GIVEN RECORDS:
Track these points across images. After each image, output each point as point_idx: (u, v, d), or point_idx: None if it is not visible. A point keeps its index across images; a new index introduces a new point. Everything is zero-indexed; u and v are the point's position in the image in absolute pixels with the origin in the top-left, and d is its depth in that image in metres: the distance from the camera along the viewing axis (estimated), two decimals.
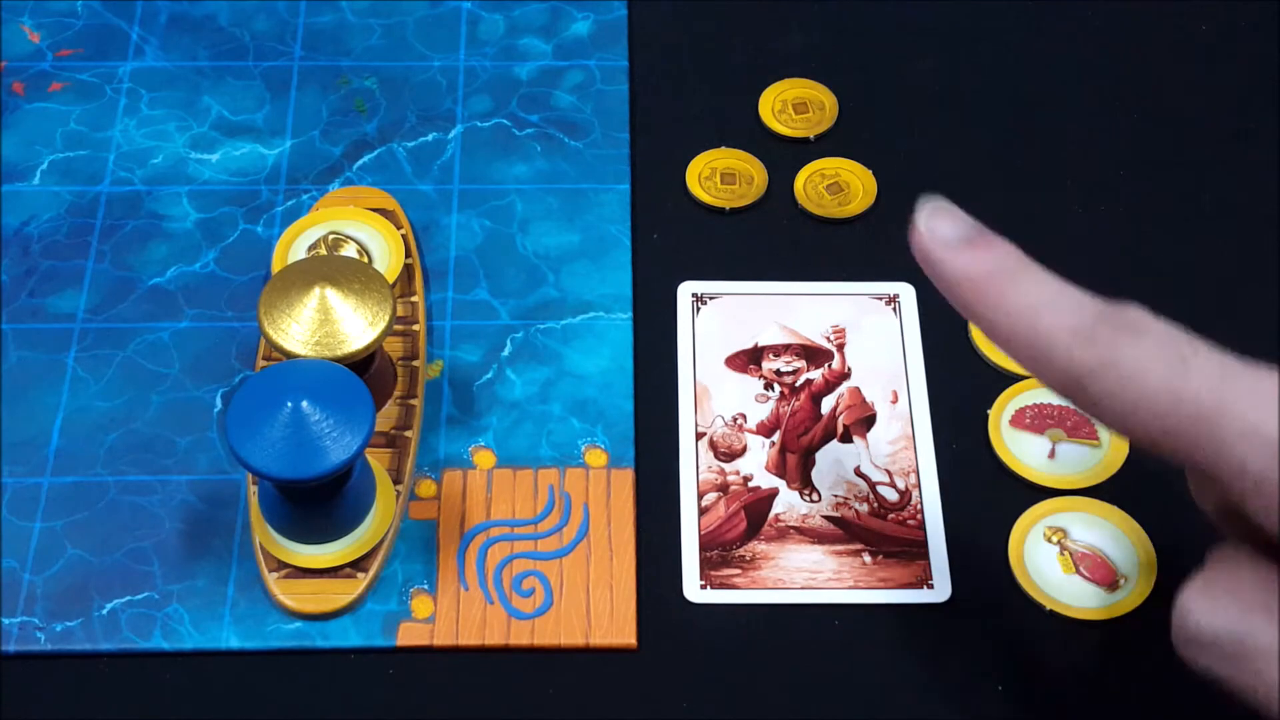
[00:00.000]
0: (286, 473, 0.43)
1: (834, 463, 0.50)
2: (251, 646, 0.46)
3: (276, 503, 0.46)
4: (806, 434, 0.50)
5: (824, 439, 0.51)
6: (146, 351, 0.52)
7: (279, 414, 0.43)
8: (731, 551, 0.48)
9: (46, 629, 0.46)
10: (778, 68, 0.60)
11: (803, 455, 0.50)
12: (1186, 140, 0.58)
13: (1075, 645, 0.46)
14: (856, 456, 0.50)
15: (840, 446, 0.50)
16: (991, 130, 0.59)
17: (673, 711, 0.45)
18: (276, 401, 0.43)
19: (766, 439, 0.50)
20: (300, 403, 0.43)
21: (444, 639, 0.46)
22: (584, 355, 0.52)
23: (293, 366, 0.45)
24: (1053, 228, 0.56)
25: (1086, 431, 0.50)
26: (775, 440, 0.50)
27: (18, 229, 0.55)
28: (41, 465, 0.50)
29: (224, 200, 0.56)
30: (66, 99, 0.59)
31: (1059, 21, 0.62)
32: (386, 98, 0.59)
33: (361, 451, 0.43)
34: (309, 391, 0.43)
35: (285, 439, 0.43)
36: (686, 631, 0.47)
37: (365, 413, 0.43)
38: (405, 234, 0.54)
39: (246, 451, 0.43)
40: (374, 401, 0.50)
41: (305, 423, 0.43)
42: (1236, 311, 0.54)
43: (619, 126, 0.58)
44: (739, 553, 0.48)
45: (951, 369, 0.52)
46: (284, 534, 0.47)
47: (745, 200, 0.56)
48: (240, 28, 0.61)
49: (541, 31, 0.61)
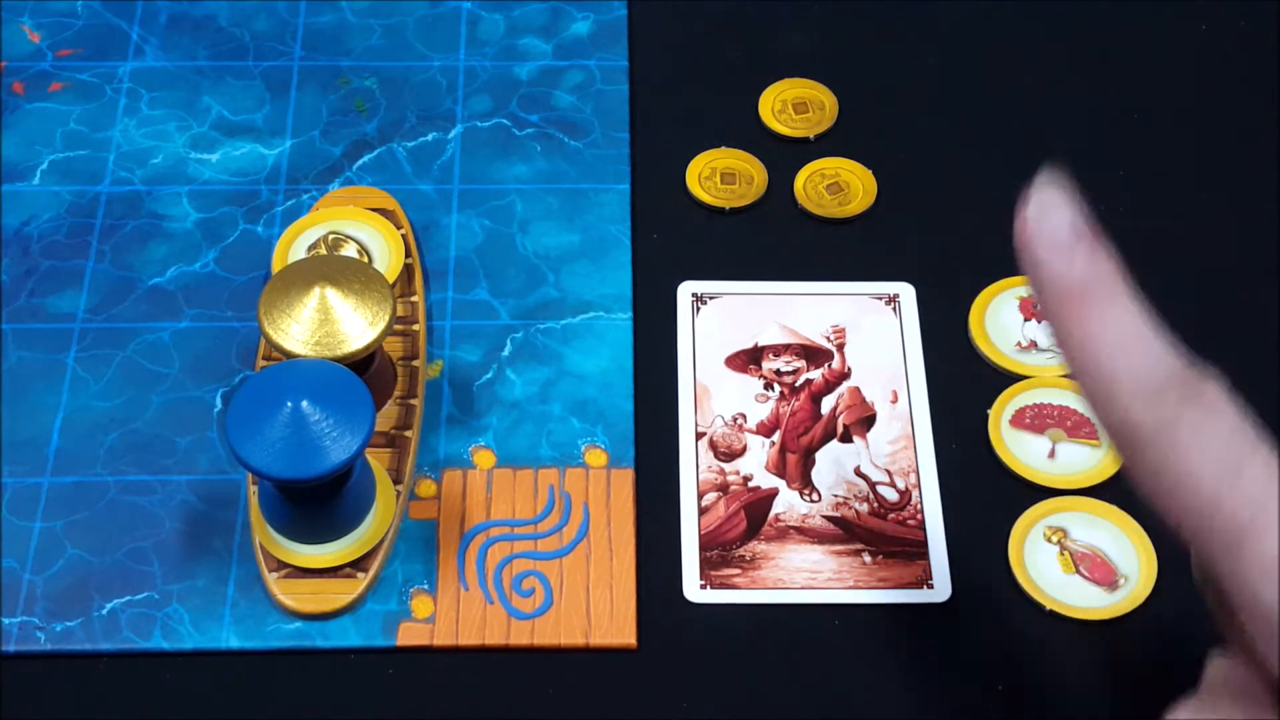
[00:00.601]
0: (286, 472, 0.43)
1: (834, 463, 0.50)
2: (251, 646, 0.46)
3: (276, 503, 0.46)
4: (806, 434, 0.50)
5: (824, 439, 0.51)
6: (146, 351, 0.52)
7: (279, 414, 0.43)
8: (731, 551, 0.48)
9: (46, 629, 0.46)
10: (778, 68, 0.60)
11: (803, 455, 0.50)
12: (1186, 140, 0.58)
13: (1075, 645, 0.46)
14: (856, 456, 0.50)
15: (840, 446, 0.50)
16: (991, 130, 0.59)
17: (673, 711, 0.45)
18: (276, 401, 0.43)
19: (766, 439, 0.50)
20: (300, 402, 0.43)
21: (444, 639, 0.46)
22: (584, 355, 0.52)
23: (293, 366, 0.45)
24: None
25: (1086, 431, 0.50)
26: (775, 440, 0.50)
27: (18, 229, 0.55)
28: (41, 465, 0.49)
29: (224, 200, 0.56)
30: (66, 99, 0.59)
31: (1059, 21, 0.62)
32: (386, 98, 0.59)
33: (361, 451, 0.43)
34: (309, 391, 0.43)
35: (285, 439, 0.43)
36: (686, 631, 0.47)
37: (365, 413, 0.43)
38: (405, 234, 0.54)
39: (246, 451, 0.43)
40: (374, 401, 0.50)
41: (305, 422, 0.43)
42: (1237, 311, 0.54)
43: (619, 126, 0.58)
44: (739, 553, 0.48)
45: (951, 369, 0.52)
46: (284, 534, 0.47)
47: (745, 200, 0.56)
48: (240, 28, 0.61)
49: (541, 31, 0.61)
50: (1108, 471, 0.49)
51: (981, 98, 0.60)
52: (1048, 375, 0.52)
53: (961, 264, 0.55)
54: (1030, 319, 0.53)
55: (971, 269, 0.54)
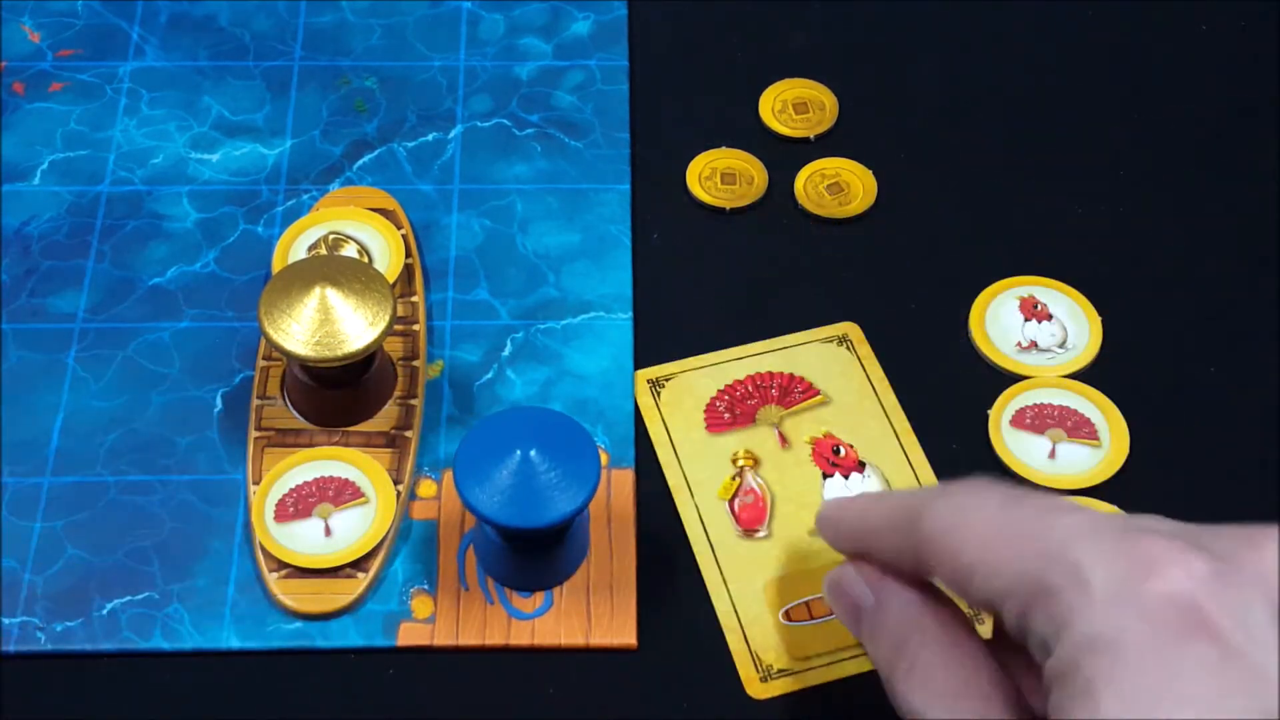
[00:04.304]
0: (514, 520, 0.43)
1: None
2: (251, 646, 0.46)
3: (495, 546, 0.46)
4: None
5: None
6: (146, 351, 0.52)
7: (508, 461, 0.44)
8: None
9: (46, 629, 0.46)
10: (778, 68, 0.60)
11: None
12: (1186, 140, 0.58)
13: None
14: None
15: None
16: (991, 130, 0.59)
17: (673, 711, 0.45)
18: (506, 449, 0.44)
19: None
20: (530, 451, 0.44)
21: (444, 639, 0.46)
22: (584, 355, 0.52)
23: (523, 414, 0.45)
24: (1053, 228, 0.56)
25: (1087, 432, 0.50)
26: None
27: (18, 229, 0.55)
28: (41, 465, 0.50)
29: (224, 200, 0.56)
30: (66, 99, 0.59)
31: (1059, 21, 0.62)
32: (386, 98, 0.59)
33: (587, 504, 0.44)
34: (538, 440, 0.44)
35: (514, 487, 0.43)
36: (687, 632, 0.47)
37: (592, 465, 0.44)
38: (405, 234, 0.54)
39: (475, 497, 0.43)
40: (374, 402, 0.50)
41: (534, 472, 0.43)
42: (1237, 311, 0.54)
43: (619, 126, 0.58)
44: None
45: (951, 369, 0.52)
46: (498, 578, 0.47)
47: (745, 200, 0.56)
48: (240, 28, 0.61)
49: (541, 31, 0.61)
50: (1108, 472, 0.49)
51: (981, 98, 0.60)
52: (1048, 375, 0.52)
53: (961, 264, 0.55)
54: (1030, 319, 0.53)
55: (971, 269, 0.54)
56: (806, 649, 0.46)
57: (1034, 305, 0.53)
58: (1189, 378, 0.52)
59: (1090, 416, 0.51)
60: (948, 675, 0.38)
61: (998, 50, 0.61)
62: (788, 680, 0.46)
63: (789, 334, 0.53)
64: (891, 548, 0.40)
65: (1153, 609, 0.34)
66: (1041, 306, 0.53)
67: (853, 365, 0.52)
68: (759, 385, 0.52)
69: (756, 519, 0.49)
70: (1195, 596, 0.34)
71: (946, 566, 0.38)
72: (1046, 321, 0.53)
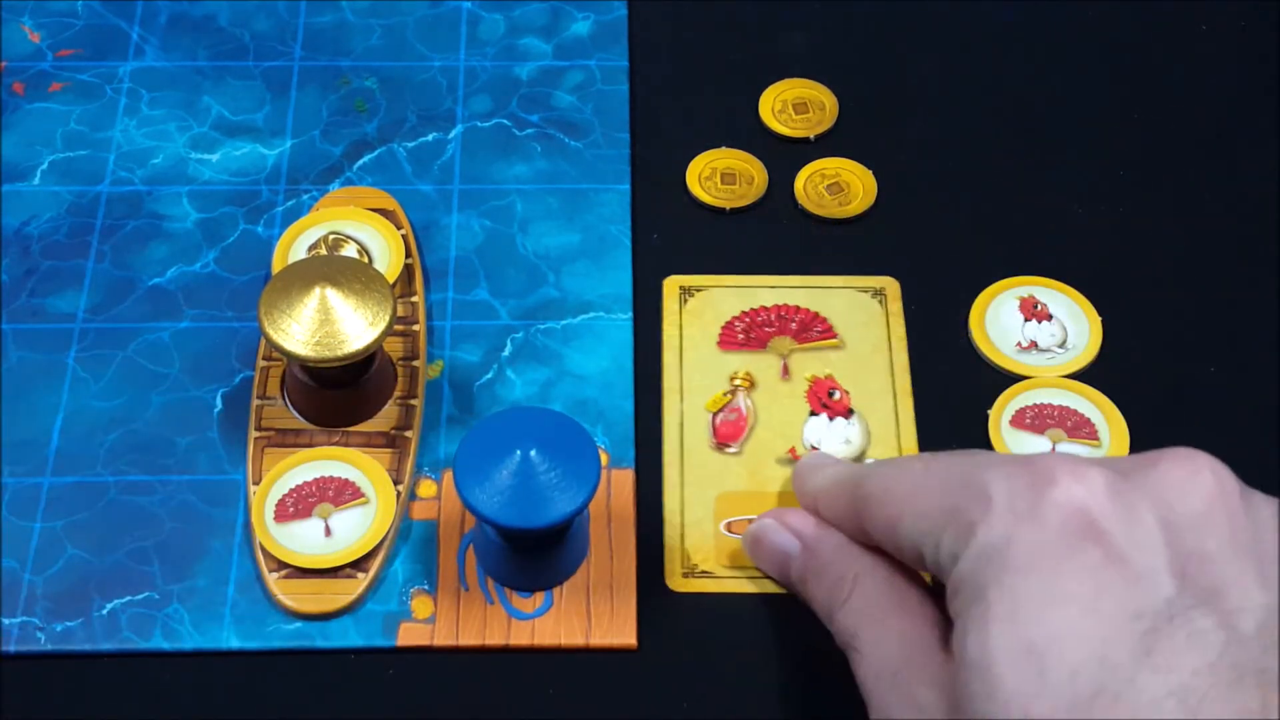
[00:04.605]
0: (513, 521, 0.43)
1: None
2: (251, 646, 0.46)
3: (495, 547, 0.46)
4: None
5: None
6: (146, 351, 0.52)
7: (508, 461, 0.43)
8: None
9: (46, 629, 0.46)
10: (778, 68, 0.60)
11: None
12: (1186, 140, 0.58)
13: None
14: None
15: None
16: (991, 130, 0.59)
17: (673, 711, 0.45)
18: (506, 449, 0.44)
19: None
20: (530, 451, 0.44)
21: (444, 639, 0.46)
22: (584, 355, 0.52)
23: (523, 414, 0.45)
24: (1053, 228, 0.56)
25: (1087, 432, 0.50)
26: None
27: (18, 229, 0.55)
28: (41, 465, 0.49)
29: (224, 200, 0.56)
30: (66, 99, 0.59)
31: (1059, 21, 0.62)
32: (386, 98, 0.59)
33: (587, 504, 0.44)
34: (538, 440, 0.44)
35: (514, 487, 0.43)
36: (688, 632, 0.47)
37: (592, 466, 0.44)
38: (405, 234, 0.54)
39: (474, 497, 0.43)
40: (374, 402, 0.50)
41: (534, 472, 0.43)
42: (1237, 311, 0.54)
43: (619, 126, 0.58)
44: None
45: (951, 369, 0.52)
46: (498, 579, 0.47)
47: (745, 200, 0.56)
48: (240, 28, 0.61)
49: (541, 31, 0.61)
50: None
51: (981, 98, 0.60)
52: (1048, 375, 0.52)
53: (961, 264, 0.55)
54: (1030, 319, 0.53)
55: (971, 269, 0.54)
56: (737, 560, 0.48)
57: (1034, 305, 0.53)
58: (1189, 378, 0.52)
59: (1090, 416, 0.51)
60: (883, 599, 0.41)
61: (998, 50, 0.61)
62: (708, 581, 0.47)
63: (827, 275, 0.54)
64: (840, 508, 0.43)
65: (1046, 517, 0.36)
66: (1041, 307, 0.53)
67: (879, 319, 0.52)
68: (781, 315, 0.53)
69: (733, 435, 0.50)
70: (1087, 505, 0.36)
71: (879, 519, 0.41)
72: (1046, 321, 0.53)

AIM OF THE TASK: After dropping the pictures, reproduce exactly the lines from the first line of the entries through the line containing "0: (286, 473, 0.43)", both included.

SOLUTION TO THIS TASK:
Track these points across images. After each image, output each point as point_idx: (u, v, d), or point_idx: None if it is not visible. A point keeps its index across images; a new index introduces a new point. Everything is zero-indexed; u and v are the point's position in the image in absolute pixels with the origin in the top-left, and d is its depth in that image in metres: the distance from the camera along the viewing axis (estimated), two decimals.
[00:00.000]
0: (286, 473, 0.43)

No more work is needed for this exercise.